Monday, August 14, 2006

A Warning for the Georgia Coast

From Sunday's AJC:

Dissolved oxygen, the breath of life for shrimp, blue crabs, oysters and fish, is declining at an alarming rate. Within 10 years, Verity, a professor at the Skidaway Institute of Oceanography, predicts there won't be enough left for the sea life we love to eat. Those creatures will be replaced by jellyfish, which don't need as much dissolved oxygen and feed on the type of organisms that grow in a polluted estuary, he says.

Verity's already witnessed change. Between 1987 and 2000, his sampling showed a 70 percent increase in jellyfish.

Verity and other scientists who have researched similar changes worldwide say they can sum up the cause in a single word: people.

As more homes, condominiums, marinas and businesses are built on the coast, pollution increases in tidal creeks and estuaries. Treated sewage discharges and storm water runoff carry fertilizers from lawns, golf courses and farms and oil and other pollutants from pavement and rooftops.

"We need to stop what we're doing now and either mitigate or reduce [the impacts] because we're going downhill in a hurry," Verity said.

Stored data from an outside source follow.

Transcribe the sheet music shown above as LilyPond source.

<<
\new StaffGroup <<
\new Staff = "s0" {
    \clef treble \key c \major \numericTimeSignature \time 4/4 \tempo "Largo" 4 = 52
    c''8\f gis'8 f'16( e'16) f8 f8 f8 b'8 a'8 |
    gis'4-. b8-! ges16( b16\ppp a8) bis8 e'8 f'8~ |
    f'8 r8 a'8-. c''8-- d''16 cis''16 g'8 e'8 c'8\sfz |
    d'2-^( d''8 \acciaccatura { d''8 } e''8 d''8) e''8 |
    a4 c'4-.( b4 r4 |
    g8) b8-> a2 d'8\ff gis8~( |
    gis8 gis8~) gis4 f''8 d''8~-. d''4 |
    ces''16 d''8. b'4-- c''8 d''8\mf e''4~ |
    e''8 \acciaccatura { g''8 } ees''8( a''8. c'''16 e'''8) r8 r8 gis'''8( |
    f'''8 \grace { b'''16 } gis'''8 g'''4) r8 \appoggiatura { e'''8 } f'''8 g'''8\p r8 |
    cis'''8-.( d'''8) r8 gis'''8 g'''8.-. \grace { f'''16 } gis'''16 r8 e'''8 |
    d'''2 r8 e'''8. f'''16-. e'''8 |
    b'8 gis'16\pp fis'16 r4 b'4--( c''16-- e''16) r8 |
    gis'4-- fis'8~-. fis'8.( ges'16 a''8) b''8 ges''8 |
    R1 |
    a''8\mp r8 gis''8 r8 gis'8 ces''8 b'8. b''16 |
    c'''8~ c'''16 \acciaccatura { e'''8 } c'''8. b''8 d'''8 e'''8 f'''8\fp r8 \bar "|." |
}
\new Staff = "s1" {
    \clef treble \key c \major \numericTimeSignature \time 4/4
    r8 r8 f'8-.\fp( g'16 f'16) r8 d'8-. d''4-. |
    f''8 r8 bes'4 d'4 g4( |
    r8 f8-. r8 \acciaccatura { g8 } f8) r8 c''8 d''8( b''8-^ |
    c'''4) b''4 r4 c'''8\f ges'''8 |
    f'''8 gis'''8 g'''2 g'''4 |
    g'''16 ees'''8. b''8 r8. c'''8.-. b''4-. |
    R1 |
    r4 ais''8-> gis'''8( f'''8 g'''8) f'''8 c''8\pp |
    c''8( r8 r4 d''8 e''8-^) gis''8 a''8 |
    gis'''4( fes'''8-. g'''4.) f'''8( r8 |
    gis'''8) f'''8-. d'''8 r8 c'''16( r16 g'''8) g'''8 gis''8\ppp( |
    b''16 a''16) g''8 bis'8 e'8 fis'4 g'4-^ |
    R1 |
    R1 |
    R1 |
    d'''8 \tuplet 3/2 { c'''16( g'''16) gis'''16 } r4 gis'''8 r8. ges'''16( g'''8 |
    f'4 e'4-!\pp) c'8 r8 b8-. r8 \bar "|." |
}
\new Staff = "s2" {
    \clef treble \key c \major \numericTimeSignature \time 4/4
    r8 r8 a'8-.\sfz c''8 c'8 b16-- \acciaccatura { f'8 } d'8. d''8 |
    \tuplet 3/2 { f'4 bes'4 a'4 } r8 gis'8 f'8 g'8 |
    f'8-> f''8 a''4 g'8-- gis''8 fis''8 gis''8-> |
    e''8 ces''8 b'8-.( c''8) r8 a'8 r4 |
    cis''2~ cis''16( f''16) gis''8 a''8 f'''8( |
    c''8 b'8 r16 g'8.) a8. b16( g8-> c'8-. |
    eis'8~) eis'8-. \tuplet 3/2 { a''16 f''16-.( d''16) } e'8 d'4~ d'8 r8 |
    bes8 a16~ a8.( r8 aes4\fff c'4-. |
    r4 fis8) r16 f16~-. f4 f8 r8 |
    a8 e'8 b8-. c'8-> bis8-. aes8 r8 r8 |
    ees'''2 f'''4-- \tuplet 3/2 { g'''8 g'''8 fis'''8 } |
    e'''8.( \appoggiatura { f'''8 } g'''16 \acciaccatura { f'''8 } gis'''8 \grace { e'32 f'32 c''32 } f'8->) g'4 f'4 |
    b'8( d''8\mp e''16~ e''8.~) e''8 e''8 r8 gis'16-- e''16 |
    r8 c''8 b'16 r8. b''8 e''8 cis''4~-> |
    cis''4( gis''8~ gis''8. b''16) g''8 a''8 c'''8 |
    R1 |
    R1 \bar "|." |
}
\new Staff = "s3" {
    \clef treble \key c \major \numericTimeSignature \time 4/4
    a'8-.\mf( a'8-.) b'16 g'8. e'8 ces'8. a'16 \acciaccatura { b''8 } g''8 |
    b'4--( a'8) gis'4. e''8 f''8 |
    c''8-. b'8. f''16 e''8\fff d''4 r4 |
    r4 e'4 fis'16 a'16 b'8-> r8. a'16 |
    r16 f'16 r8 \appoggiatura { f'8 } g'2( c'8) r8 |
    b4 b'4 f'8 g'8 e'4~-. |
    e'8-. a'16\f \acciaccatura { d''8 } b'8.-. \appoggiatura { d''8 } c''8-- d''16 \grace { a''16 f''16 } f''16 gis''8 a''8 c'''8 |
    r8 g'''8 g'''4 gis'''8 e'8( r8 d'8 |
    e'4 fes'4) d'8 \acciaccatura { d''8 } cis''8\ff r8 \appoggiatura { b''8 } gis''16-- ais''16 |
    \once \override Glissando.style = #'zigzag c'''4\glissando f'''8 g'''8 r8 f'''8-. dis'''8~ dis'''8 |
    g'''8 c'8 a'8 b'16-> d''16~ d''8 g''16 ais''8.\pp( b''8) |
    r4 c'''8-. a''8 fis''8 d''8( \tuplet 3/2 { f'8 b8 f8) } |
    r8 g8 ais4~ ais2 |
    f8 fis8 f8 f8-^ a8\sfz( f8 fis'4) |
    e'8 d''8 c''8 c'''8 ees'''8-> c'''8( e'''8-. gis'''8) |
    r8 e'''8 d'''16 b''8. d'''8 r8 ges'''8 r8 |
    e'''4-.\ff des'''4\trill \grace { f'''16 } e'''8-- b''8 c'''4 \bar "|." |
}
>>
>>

Personally, I don't eat any type of shellfish or other water scavengers. But a lot of people do. This sounds like it would have both an economic impact as well as an ecological impact.


Abacquer said...

The problem is that everything is connected, although you or I might not eat shellfish or water scavengers, other animals do. (Impacts like this at the low end of the food chain tend to dramatically affect everything above for starters.) All for the want of a horseshoe nail and all that...

Button Gwinnett said...

I agree. You can't just go around messing with ecological systems.

BTW, nice book review on "An Inconvenient Truth." I'll put that on my "to read" list. I would also recommend Discovery Channel's special with Tom Brokaw, "Global Warming: What You Need to Know."